Figure 5.. Metformin Promotes Mitochondrial Fission

(A and B)The protein and phosphorylation levels of genes related to mitochondrial biogenesis, fusion, and fission (A) (n = 5), and densitometric analysis of pAMPK (T172), pMff (S155/172), and Opa1 (B). (C) Liver lysates from HFD-fed mice treated with vehicle and 50 mg/kg/day of metformin were incubated with antibody against Mff (16 h, 4°C) (n = 3). (A and C) Each lane represents an individual mouse sample. (D–F) After 24 h of plating, primary hepatocytes prepared from floxed AMPK α1/2 mice were treated with or without 75 uM of metformin for 16 h, medium was changed to glucose production medium supplemented with metformin for 6 h, and then mitochondria were stained with MitoTracker Red (D); relative numbers of cells with indicated mitochondrial morphology (long or short) (E) (n = 119–127); and fluorescence intensity (mitochondrial mass) from 35 cells were measured from each group (F). (G and H) After 24 h of plating, primary hepatocytes prepared from floxed and liver-specific AMPK α1/2 knockout (L- α1/2 KO) mice were incubated with DMEM for 16 h, medium was changed to glucose production medium for 6 h, and then cells were stained with MitoTracker Red (G); fluorescence intensity (mitochondrial mass) was determined (H) (n = 37). (I and J) Primary hepatocytes prepared from floxed and L-α1/2 KO mice were stained with TMRE (I) to determine mitochondrial membrane potential (J) (n = 20~26). (K and L) After 36 h of plating, cellular respiration (K), basal OCR, ATP-linked respiration, maximal respiration, and non-mitochondrial respiration (L) were determined in primary hepatocytes prepared from floxed and L- α1/2 KO mice (n = 5–6).

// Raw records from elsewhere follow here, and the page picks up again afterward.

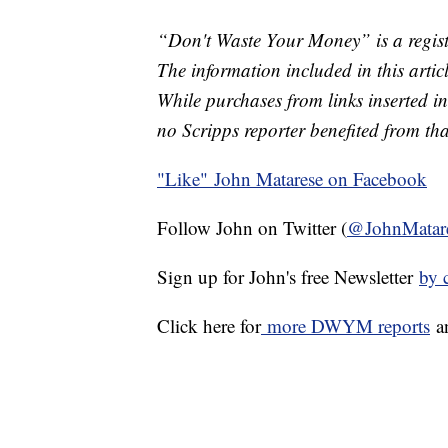
“Don't Waste Your Money” is a regist
The information included in this arti
While purchases from links inserted in
no Scripps reporter benefited from th
"Like"
John Matarese on Facebook
Follow John on Twitter (
@JohnMatar
Sign up for John's free Newsletter
by 
Click here for
more DWYM reports
a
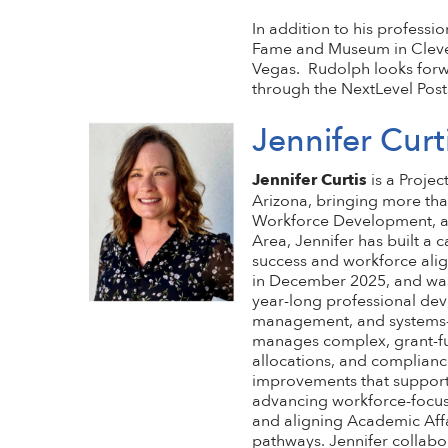
In addition to his professi
Fame and Museum in Clevel
Vegas. Rudolph looks forw
through the NextLevel Pos
Jennifer Curt
Jennifer Curtis
is a Proje
Arizona, bringing more tha
Workforce Development, an
Area, Jennifer has built a
success and workforce alig
in December 2025, and was
year-long professional dev
management, and systems-le
manages complex, grant-fu
allocations, and complianc
improvements that support 
advancing workforce-focuse
and aligning Academic Aff
pathways. Jennifer collabor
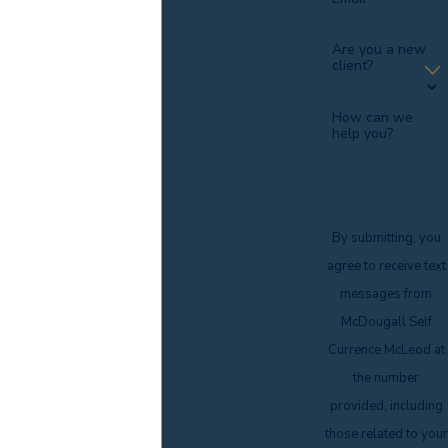
Are you a new
client?
How can we
help you?
By submitting, you
agree to receive text
messages from
McDougall Self
Currence McLeod at
the number
provided, including
those related to your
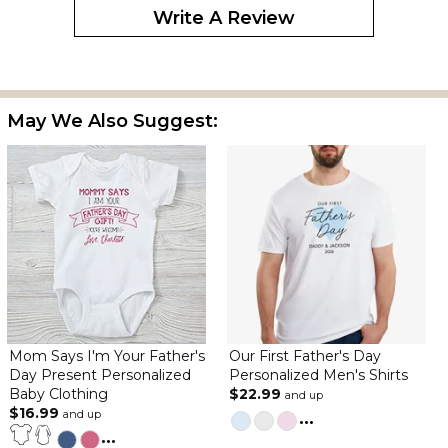
Write A Review
May We Also Suggest:
Mom Says I'm Your Father's
Our First Father's Day
Day Present Personalized
Personalized Men's Shirts
Baby Clothing
$22.99
and up
$16.99
and up
...
...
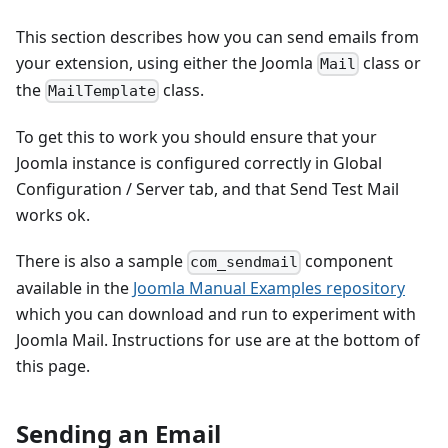
This section describes how you can send emails from
your extension, using either the Joomla
class or
Mail
the
class.
MailTemplate
To get this to work you should ensure that your
Joomla instance is configured correctly in Global
Configuration / Server tab, and that Send Test Mail
works ok.
There is also a sample
component
com_sendmail
available in the
Joomla Manual Examples repository
which you can download and run to experiment with
Joomla Mail. Instructions for use are at the bottom of
this page.
Sending an Email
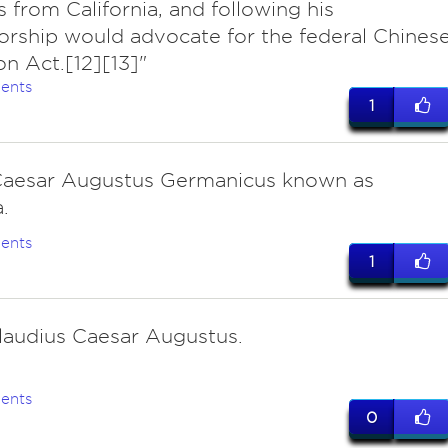
s from California, and following his
rship would advocate for the federal Chines
on Act.[12][13]"
ents
1
Caesar Augustus Germanicus known as
.
ents
1
laudius Caesar Augustus.
ents
0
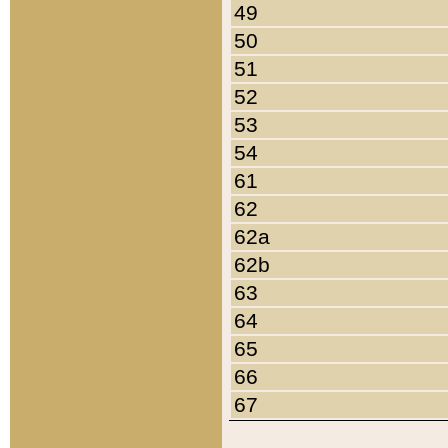
49
50
51
52
53
54
61
62
62a
62b
63
64
65
66
67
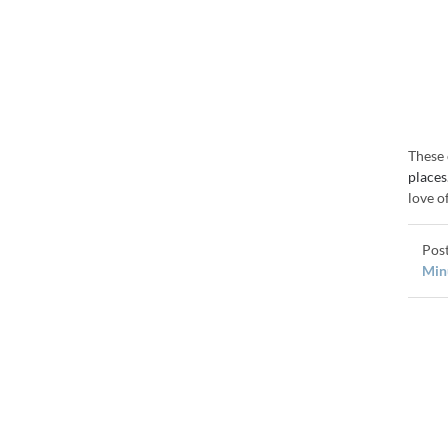
These 
places
love o
Minu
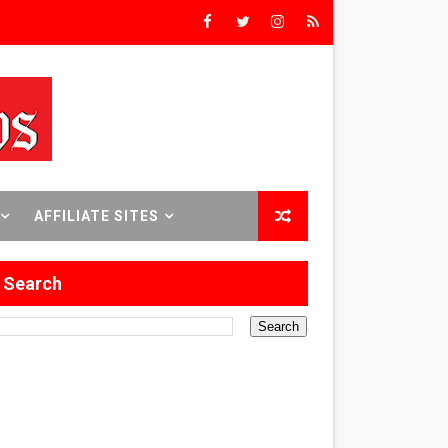
rs’
8 World Premieres
AFFILIATE SITES
rst Time
Search
 Sept. 18–24.
ilmmaker in Formation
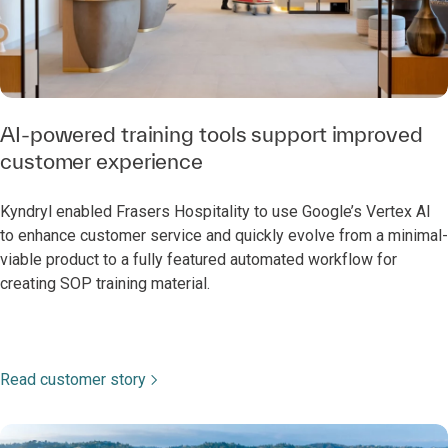
AI-powered training tools support improved
customer experience
Kyndryl enabled Frasers Hospitality to use Google’s Vertex AI
to enhance customer service and quickly evolve from a minimal-
viable product to a fully featured automated workflow for
creating SOP training material.
Read customer story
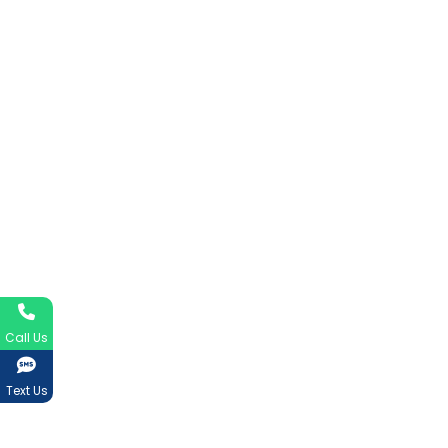
Call Us
Text Us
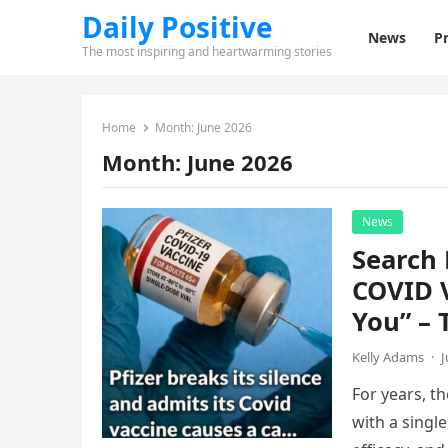
Daily Positive
News
Pr
The most inspiring and heartwarming stories
Home
Month:
June 2026
Month:
June 2026
News
Search 
COVID 
You” – 
Kelly Adams
·
J
For years, t
with a singl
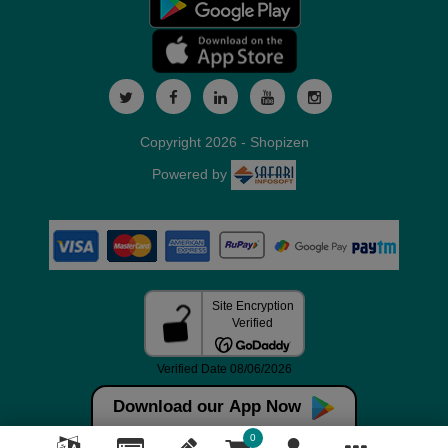
Copyright 2026 - Shopizen
Powered by
Download our App Now
0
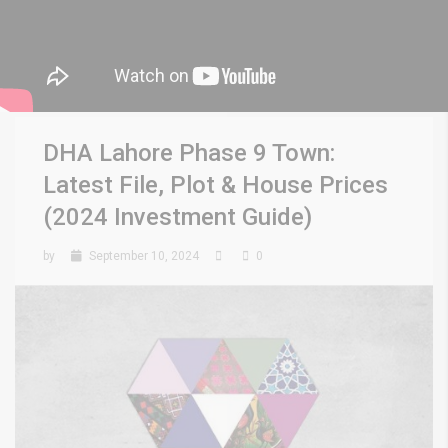
DHA Lahore Phase 9 Town:
Latest File, Plot & House Prices
(2024 Investment Guide)
by
September 10, 2024
0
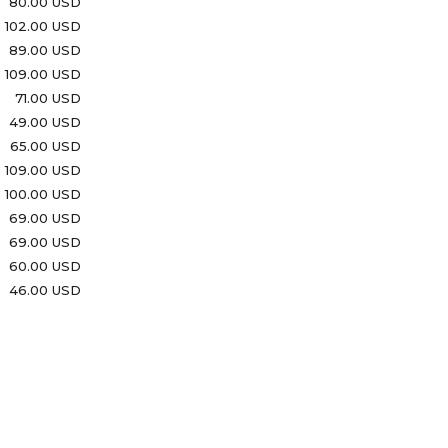
80.00 USD
102.00 USD
89.00 USD
109.00 USD
71.00 USD
49.00 USD
65.00 USD
109.00 USD
100.00 USD
69.00 USD
69.00 USD
60.00 USD
46.00 USD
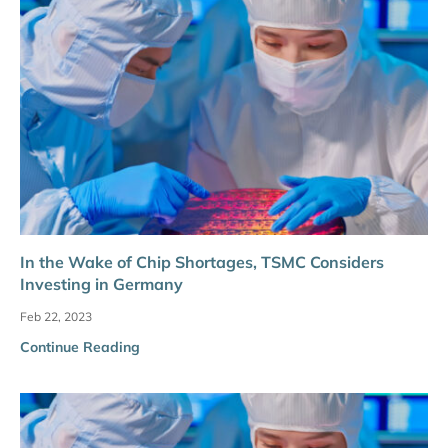
In the Wake of Chip Shortages, TSMC Considers
Investing in Germany
Feb 22, 2023
Continue Reading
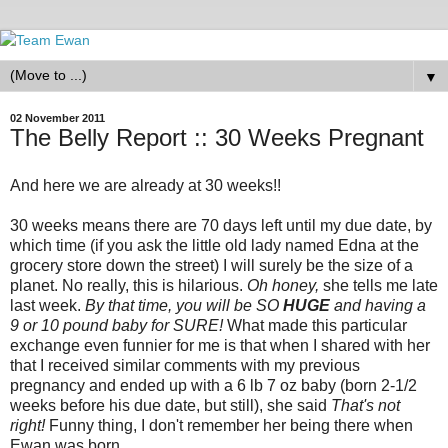
▼
02 November 2011
The Belly Report :: 30 Weeks Pregnant
And here we are already at 30 weeks!!
30 weeks means there are 70 days left until my due date, by
which time (if you ask the little old lady named Edna at the
grocery store down the street) I will surely be the size of a
planet. No really, this is hilarious.
Oh honey,
she tells me late
last week.
By that time, you will be SO
HUGE
and having a
9 or 10 pound baby for SURE!
What made this particular
exchange even funnier for me is that when I shared with her
that I received similar comments with my previous
pregnancy and ended up with a 6 lb 7 oz baby (born 2-1/2
weeks before his due date, but still), she said
That's not
right!
Funny thing, I don't remember her being there when
Ewan was born ....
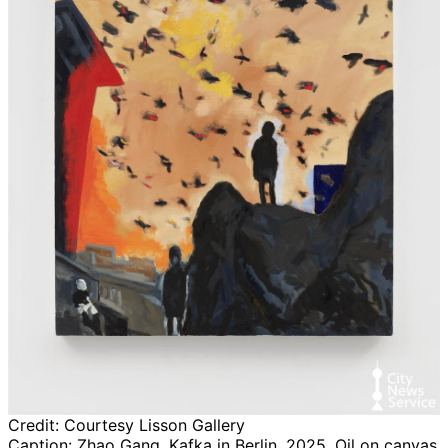
Credit:
Courtesy Lisson Gallery
Caption:
Zhao Gang, Kafka in Berlin, 2025, Oil on canvas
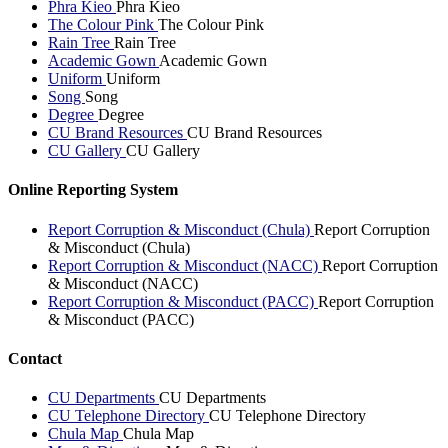
Phra Kieo
Phra Kieo
The Colour Pink
The Colour Pink
Rain Tree
Rain Tree
Academic Gown
Academic Gown
Uniform
Uniform
Song
Song
Degree
Degree
CU Brand Resources
CU Brand Resources
CU Gallery
CU Gallery
Online Reporting System
Report Corruption & Misconduct (Chula)
Report Corruption
& Misconduct (Chula)
Report Corruption & Misconduct (NACC)
Report Corruption
& Misconduct (NACC)
Report Corruption & Misconduct (PACC)
Report Corruption
& Misconduct (PACC)
Contact
CU Departments
CU Departments
CU Telephone Directory
CU Telephone Directory
Chula Map
Chula Map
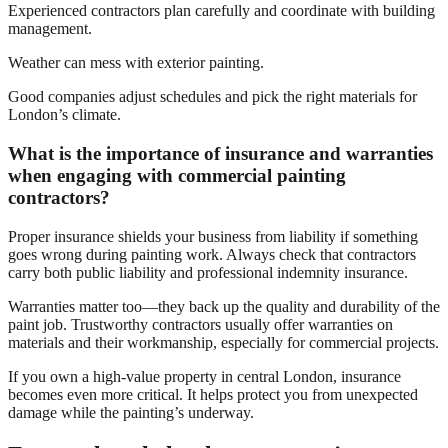
Experienced contractors plan carefully and coordinate with building
management.
Weather can mess with exterior painting.
Good companies adjust schedules and pick the right materials for
London’s climate.
What is the importance of insurance and warranties
when engaging with commercial painting
contractors?
Proper insurance shields your business from liability if something
goes wrong during painting work. Always check that contractors
carry both public liability and professional indemnity insurance.
Warranties matter too—they back up the quality and durability of the
paint job. Trustworthy contractors usually offer warranties on
materials and their workmanship, especially for commercial projects.
If you own a high-value property in central London, insurance
becomes even more critical. It helps protect you from unexpected
damage while the painting’s underway.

Scale bar, 10 μm. Each bar represents the mean ± SEM. *p < 0.05.

Figure 6.. Metformin Stimulation of Mitochondrial Respiration Is AMPK Dependent

(A–C) Primary hepatocytes prepared from L- α1/2 KO mice were treated with metformin as in Figure 5D (A), fluorescence intensity of 40 cells were measured (B), and mitochondrial membrane potential was determined (C) (n = 6). Scale bar, 10 μm. (D and E) Primary hepatocytes prepared from liver-specific AMPK α1/2 KO mice were treated with vehicle and 75 μM metformin as in Figure 3D (D); OCR was determined (E) (n = 8–10). (F) OCRs were determined in primary hepatocytes prepared from floxed or liver-specific Drp1 KO mice as above (n = 6). (G) After 48 h of the planting, primary hepatocytes were stained with Oil Red O, and lipid droplets were measured (n = 91). Scale bar, 50 μM. (H and I) For measurement of ATP (H) (n = 4) and membrane potential (I) (n = 8), primary hepatocytes were treated as in Figures 3B and 3C. NS, not significant. Each bar represents the mean ± SEM. *p < 0.05.

Figure 7.. The Critical Role of AMPKα1/2 in Metformin’s Control of Liver Glucose Metabolism

(A) Male (n = 9–10) and female (n = 5) mice were fed an HFD for 4 weeks and then treated with metformin (50 mg/kg/day) for12 weeks; 12-h fasting blood glucose levels. The y axis has been broken and begins at 50 mg/dL. (B and C) HFD-fed male mice were treated with metformin (50 mg/kg/day) for7–9 weeks; pyruvate tolerance test (B) and insulin tolerance test (C) were conducted (n = 6–9). (D–H) Male floxed AMPKα1/2 mice were fed an HFD for4weeks, AAV-TBG vectors were injected, and then mice were treated with metformin (50 mg/kg/day) for 3 weeks (D). (E and F) Pyruvate tolerance test (E) and hepatic mRNA levels of G6pc and Pck1 (F) (n = 5–6). (G and H) PCA (G) and Volcano plots (H) were used to depict differential expression of liver genes. Data shown are replicated from 2 independent experiments. (I–K) Primary hepatocytes were isolated from the liver of mice as in (D) and were treated with 10 nM glucagon (n = 3) (I). (J and K) The mRNA levels of G6pc (J) and Pck1 (K) (n = 3). (L and M) Male homozygous floxed AMPKα1/2 mice were fed an HFD for 4 weeks, and mice were injected with AAV vectors as described in the STAR Methods. Mice were reated with metformin (50 mg/kg/day) for 3 weeks. Immunoblots of AMPK subunits (L), and a pyruvate tolerance test was conducted (M) (n = 4–5). (D and L) Each lane represents an individual mouse liver sample. Each bar represents the mean ± SEM. *p < 0.05.